In discussing the recent challenges to the field, she notes:
So what should a college of journalism do? A handful of our alumni have suggested that we take journalism out of our name and focus on a more contemporary approach to news and information. 
 I see it another way: I say we double down on fact-finding, truth-seeking and audience engagement. There has never been a more important time to affirm our allegiance to the standards and practices that are the bedrock of an informed citizenry. Our ethical codes are the right ones. Let’s reinforce them, not abandon them.
Back in 2013 I wrote about this in terms of a name change floated here at the Grady College of Journalism and Mass Communication. The title of that post says it all:

It'll Always Be The J-School, Dammit

And it will. As long as I'm here, at least.

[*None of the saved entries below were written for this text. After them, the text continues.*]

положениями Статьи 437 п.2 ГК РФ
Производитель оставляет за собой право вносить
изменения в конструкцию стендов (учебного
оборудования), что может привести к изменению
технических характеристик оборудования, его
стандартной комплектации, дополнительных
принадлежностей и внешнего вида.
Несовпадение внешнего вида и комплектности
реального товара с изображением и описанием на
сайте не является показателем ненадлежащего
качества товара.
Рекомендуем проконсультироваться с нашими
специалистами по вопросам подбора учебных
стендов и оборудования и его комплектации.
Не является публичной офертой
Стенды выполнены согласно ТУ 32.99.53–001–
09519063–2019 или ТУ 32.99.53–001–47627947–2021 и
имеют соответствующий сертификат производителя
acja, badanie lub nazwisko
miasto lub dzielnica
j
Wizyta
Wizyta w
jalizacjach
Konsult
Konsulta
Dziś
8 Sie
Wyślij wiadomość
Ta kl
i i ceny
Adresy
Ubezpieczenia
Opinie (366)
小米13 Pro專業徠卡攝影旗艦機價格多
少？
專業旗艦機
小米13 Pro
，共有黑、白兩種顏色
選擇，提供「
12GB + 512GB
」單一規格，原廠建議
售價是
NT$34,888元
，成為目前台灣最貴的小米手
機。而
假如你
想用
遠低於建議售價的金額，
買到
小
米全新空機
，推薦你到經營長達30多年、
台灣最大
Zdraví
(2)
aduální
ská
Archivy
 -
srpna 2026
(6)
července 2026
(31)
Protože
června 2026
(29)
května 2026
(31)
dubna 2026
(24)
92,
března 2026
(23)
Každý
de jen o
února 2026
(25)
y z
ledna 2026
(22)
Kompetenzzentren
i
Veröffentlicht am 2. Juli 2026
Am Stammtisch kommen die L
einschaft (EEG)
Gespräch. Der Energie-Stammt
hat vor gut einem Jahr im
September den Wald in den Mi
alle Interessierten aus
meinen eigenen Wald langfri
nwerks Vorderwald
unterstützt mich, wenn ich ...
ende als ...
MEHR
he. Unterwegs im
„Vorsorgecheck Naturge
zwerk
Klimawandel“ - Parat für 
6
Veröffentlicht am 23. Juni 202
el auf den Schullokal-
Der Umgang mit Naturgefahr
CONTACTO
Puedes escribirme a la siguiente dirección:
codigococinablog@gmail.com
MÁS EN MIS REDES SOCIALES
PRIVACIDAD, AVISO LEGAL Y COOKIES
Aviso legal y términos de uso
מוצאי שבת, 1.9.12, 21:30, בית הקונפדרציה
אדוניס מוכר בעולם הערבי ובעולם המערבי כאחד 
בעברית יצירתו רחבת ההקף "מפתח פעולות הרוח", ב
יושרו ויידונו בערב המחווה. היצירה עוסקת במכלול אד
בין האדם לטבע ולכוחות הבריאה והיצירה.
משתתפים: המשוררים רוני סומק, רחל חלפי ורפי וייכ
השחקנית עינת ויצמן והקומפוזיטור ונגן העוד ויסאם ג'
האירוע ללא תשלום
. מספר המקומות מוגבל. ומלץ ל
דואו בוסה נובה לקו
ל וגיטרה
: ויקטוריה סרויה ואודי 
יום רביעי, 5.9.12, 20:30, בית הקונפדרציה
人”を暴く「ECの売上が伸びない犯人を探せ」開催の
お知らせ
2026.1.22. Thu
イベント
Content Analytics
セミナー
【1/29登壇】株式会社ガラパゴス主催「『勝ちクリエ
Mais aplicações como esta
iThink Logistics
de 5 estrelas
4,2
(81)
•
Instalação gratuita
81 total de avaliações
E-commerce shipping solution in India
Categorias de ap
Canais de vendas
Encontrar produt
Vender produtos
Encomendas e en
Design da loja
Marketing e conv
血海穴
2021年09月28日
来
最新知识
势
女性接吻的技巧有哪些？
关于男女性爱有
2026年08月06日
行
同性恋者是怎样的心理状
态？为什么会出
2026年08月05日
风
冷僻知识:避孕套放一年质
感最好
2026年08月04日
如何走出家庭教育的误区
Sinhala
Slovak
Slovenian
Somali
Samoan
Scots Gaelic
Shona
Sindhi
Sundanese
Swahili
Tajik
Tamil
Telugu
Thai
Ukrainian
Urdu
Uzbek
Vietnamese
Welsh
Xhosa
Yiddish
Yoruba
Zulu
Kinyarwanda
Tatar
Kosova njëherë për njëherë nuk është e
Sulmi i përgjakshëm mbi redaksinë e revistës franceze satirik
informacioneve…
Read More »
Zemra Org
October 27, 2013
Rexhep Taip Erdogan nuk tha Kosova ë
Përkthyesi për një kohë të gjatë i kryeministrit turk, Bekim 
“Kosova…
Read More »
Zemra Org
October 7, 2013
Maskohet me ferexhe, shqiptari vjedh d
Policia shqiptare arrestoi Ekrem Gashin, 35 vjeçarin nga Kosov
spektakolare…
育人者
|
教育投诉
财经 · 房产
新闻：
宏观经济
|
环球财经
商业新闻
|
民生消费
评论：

I know the realities and the numbers. Public Relations and Advertising are far more popular majors for all kinds of reasons. That's fine and good and disappointing and a sign of the Apocalypse, but that doesn't mean we chase that popularity to change a school's name and forget our academic and professional and moral and Constitutional roots. Or to put it another way, as I did in my original post:

Lemme help you out folks.
 Henry W. Grady, he wasn't a PR guy.

So here's to Diane McFarlin. She got it right, both for UF and for us. All of us.

It'll always be the j-school, dammit.